*** Opening Data provided ***

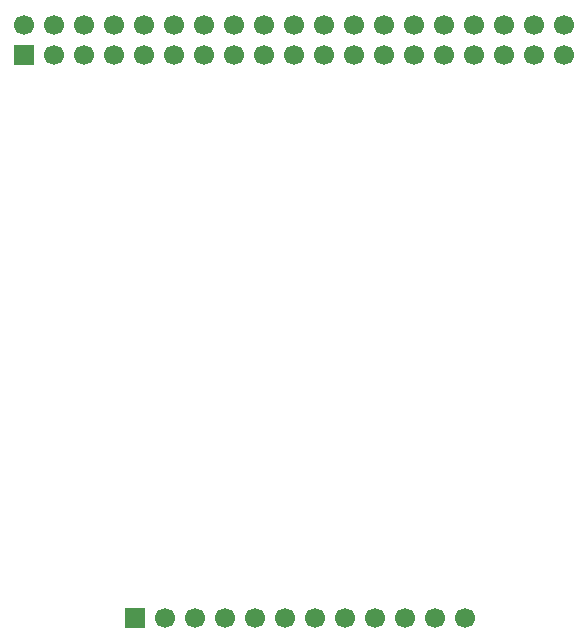
<source format=gbr>
%TF.GenerationSoftware,KiCad,Pcbnew,9.0.7*%
%TF.CreationDate,2026-01-29T21:22:27-07:00*%
%TF.ProjectId,Realsense Adapter,5265616c-7365-46e7-9365-204164617074,1.0-PROTO*%
%TF.SameCoordinates,Original*%
%TF.FileFunction,Soldermask,Bot*%
%TF.FilePolarity,Negative*%
%FSLAX46Y46*%
G04 Gerber Fmt 4.6, Leading zero omitted, Abs format (unit mm)*
G04 Created by KiCad (PCBNEW 9.0.7) date 2026-01-29 21:22:27*
%MOMM*%
%LPD*%
G01*
G04 APERTURE LIST*
%ADD10R,1.700000X1.700000*%
%ADD11C,1.700000*%
G04 APERTURE END LIST*
D10*
%TO.C,J2*%
X121920000Y-76200000D03*
D11*
X121920000Y-73660000D03*
X124460000Y-76200000D03*
X124460000Y-73660000D03*
X127000000Y-76200000D03*
X127000000Y-73660000D03*
X129540000Y-76200000D03*
X129540000Y-73660000D03*
X132080000Y-76200000D03*
X132080000Y-73660000D03*
X134620000Y-76200000D03*
X134620000Y-73660000D03*
X137160000Y-76200000D03*
X137160000Y-73660000D03*
X139700000Y-76200000D03*
X139700000Y-73660000D03*
X142240000Y-76200000D03*
X142240000Y-73660000D03*
X144780000Y-76200000D03*
X144780000Y-73660000D03*
X147320000Y-76200000D03*
X147320000Y-73660000D03*
X149860000Y-76200000D03*
X149860000Y-73660000D03*
X152400000Y-76200000D03*
X152400000Y-73660000D03*
X154940000Y-76200000D03*
X154940000Y-73660000D03*
X157480000Y-76200000D03*
X157480000Y-73660000D03*
X160020000Y-76200000D03*
X160020000Y-73660000D03*
X162560000Y-76200000D03*
X162560000Y-73660000D03*
X165100000Y-76200000D03*
X165100000Y-73660000D03*
X167640000Y-76200000D03*
X167640000Y-73660000D03*
%TD*%
D10*
%TO.C,J3*%
X131320000Y-123835900D03*
D11*
X133860000Y-123835900D03*
X136400000Y-123835900D03*
X138940000Y-123835900D03*
X141480000Y-123835900D03*
X144020000Y-123835900D03*
X146560000Y-123835900D03*
X149100000Y-123835900D03*
X151640000Y-123835900D03*
X154180000Y-123835900D03*
X156720000Y-123835900D03*
X159260000Y-123835900D03*
%TD*%
M02*

</source>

*** Closing Data provided ***

The lines that mention the word "APERTURE" should be pulled from the records above.

Exercise solution:
G04 APERTURE LIST*
G04 APERTURE END LIST*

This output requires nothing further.